Data >>

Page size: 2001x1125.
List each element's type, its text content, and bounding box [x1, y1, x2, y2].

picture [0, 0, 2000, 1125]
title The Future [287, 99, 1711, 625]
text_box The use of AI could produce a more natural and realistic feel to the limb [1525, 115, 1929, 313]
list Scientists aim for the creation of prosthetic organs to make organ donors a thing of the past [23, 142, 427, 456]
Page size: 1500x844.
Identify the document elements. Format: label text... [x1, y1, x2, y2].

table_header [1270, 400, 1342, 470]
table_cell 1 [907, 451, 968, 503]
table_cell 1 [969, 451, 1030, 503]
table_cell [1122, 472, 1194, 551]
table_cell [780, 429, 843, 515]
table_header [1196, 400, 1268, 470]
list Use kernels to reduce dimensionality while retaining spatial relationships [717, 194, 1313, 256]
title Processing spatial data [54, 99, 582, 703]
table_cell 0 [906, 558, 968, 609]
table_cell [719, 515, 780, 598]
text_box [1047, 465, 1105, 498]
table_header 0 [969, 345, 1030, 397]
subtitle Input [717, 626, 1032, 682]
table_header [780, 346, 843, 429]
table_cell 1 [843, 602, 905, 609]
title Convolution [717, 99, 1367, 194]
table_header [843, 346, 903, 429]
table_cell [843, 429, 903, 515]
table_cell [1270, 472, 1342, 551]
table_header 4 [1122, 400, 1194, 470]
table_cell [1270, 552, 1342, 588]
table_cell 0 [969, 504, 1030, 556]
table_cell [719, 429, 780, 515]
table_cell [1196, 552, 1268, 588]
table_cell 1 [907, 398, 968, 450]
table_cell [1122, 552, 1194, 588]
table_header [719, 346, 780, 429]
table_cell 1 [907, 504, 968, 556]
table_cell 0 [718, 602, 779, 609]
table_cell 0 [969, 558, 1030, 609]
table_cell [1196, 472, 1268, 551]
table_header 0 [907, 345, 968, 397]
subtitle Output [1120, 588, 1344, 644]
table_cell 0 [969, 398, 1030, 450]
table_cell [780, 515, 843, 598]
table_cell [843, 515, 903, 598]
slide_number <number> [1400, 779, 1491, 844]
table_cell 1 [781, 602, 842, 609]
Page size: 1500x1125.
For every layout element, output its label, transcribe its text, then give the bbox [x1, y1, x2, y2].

Task prompt >> State how many lines in the entries above contain the string "size", treating uppercase and lowercase as different, and give only the number.

Task answer >> 3